**EXERCISE BRIEF**
Rewrite the rows starting at the very beginning and ending at the line containing "10719 Berlin", swapping "Löschung" for "Entfernung" and leaving every other word as it stands. Give only those lines and leave the pictures out.

Dataset entries
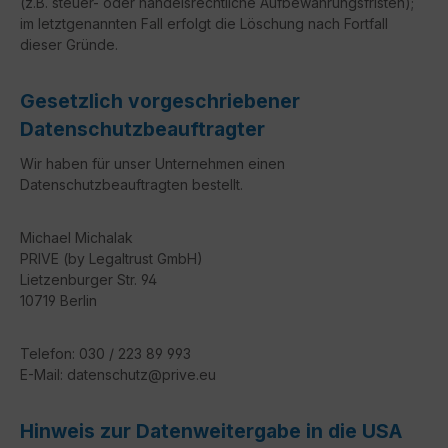
(z.B. steuer- oder handelsrechtliche Aufbewahrungsfristen);
im letztgenannten Fall erfolgt die Löschung nach Fortfall
dieser Gründe.
Gesetzlich vorgeschriebener
Datenschutz­beauftragter
Wir haben für unser Unternehmen einen
Datenschutzbeauftragten bestellt.
Michael Michalak
PRIVE (by Legaltrust GmbH)
Lietzenburger Str. 94
10719 Berlin
Telefon: 030 / 223 89 993
E-Mail: datenschutz@prive.eu
Hinweis zur Datenweitergabe in die USA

**RESPONSE**
(z.B. steuer- oder handelsrechtliche Aufbewahrungsfristen);
im letztgenannten Fall erfolgt die Entfernung nach Fortfall
dieser Gründe.
Gesetzlich vorgeschriebener
Datenschutz­beauftragter
Wir haben für unser Unternehmen einen
Datenschutzbeauftragten bestellt.
Michael Michalak
PRIVE (by Legaltrust GmbH)
Lietzenburger Str. 94
10719 Berlin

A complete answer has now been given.